- _EXERCISE TASK_
Edit the model build write-up, starting at the words "The nightfighter will" and ending after "here they are.", so that "fragile" is replaced with "delicate".
[SELECTED EXCERPT start]
Dragon Messerschmitt P.1101 Build Part II

Here the major components are in place and seams checked with Mr. Surfacer 1000 primer. No matter how carefully I think I have prepped the parts and filled the seams, the primer inevitably reveals an area or several which needs more work. I have applied a coat of Alclad and stippled liquid mask to the wingroots for chipping.
I am building one of the kits as a nightfighter in a scheme commonly worn in the Luftwaffe, overall RLM 76 with 75 Gray Violet mottles. I think one of the things which helps “sell” a whiffer build is to use realistic camouflage and markings as much as possible. The viewer is already being asked to take one leap of the imagination in believing the design could have entered service, adding fictitious paint schemes only complicates the matter.
The P.1101 day fighter received a hybrid mix of schemes which reflect the chaotic state of German aircraft production during the last months of the war. Production was de-centralized, with components being produced in smaller plants and shipped to a common location for final assembly. Each production facility camouflaged their components with what paints they had available. Several Fw 190D fighters were produced in these mixed schemes, with some even having additional field-applied colors oversprayed by the units once they entered service.
This is the underside of the day fighter. The kit provides four of the Ruhrstahl X-4 air-to-air missiles, which I painted like the example on display at the National Museum of the U.S. Air Force in Dayton. Given the fuel consumption of the early jets, I thought it more likely that drop tanks would be more desirable than a full missile loadout.
The nightfighter will need radar, so I ordered this beautiful FuG 218 Neptun set from Hannants. These are wonders of precision machine work from Master, and are quite fragile. They would appear impossible to machine effectively, yet here they are.
Both finished models together. This was a fun project and they went together pretty well for Dragon kits. They are something unusual for the display case, and there will be a few more “whiffers” on the way soon.
[SELECTED EXCERPT end]
[RECORD SET start]
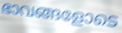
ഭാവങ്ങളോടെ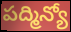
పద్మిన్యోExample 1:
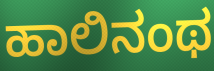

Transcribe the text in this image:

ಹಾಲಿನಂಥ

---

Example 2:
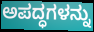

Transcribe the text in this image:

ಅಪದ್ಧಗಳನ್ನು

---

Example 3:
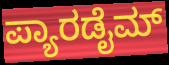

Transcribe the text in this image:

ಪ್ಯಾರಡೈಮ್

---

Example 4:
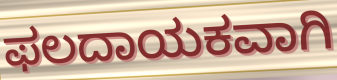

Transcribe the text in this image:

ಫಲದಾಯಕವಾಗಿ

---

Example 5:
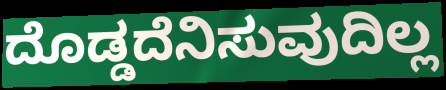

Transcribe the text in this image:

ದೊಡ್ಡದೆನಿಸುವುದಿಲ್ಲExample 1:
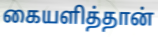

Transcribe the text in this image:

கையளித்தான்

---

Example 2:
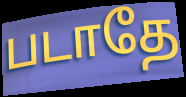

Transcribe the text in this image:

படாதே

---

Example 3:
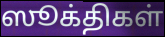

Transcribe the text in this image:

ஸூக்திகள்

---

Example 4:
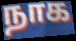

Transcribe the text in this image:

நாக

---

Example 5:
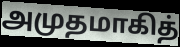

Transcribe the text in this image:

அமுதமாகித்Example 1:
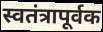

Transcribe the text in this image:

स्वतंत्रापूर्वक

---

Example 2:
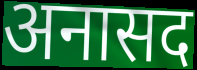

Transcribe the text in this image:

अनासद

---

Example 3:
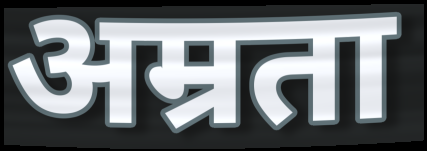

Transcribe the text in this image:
[RECORD SET end]
[RECORD SET start]
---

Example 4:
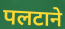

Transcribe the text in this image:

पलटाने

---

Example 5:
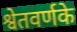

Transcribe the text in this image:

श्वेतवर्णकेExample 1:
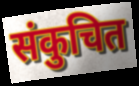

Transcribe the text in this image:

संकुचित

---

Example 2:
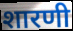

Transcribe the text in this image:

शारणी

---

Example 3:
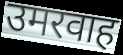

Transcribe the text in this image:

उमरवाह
[RECORD SET end]
[RECORD SET start]
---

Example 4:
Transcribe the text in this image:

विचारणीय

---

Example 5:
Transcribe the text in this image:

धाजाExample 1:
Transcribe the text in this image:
[RECORD SET end]
- _FINISHED TASK_
The nightfighter will need radar, so I ordered this beautiful FuG 218 Neptun set from Hannants. These are wonders of precision machine work from Master, and are quite delicate. They would appear impossible to machine effectively, yet here they are.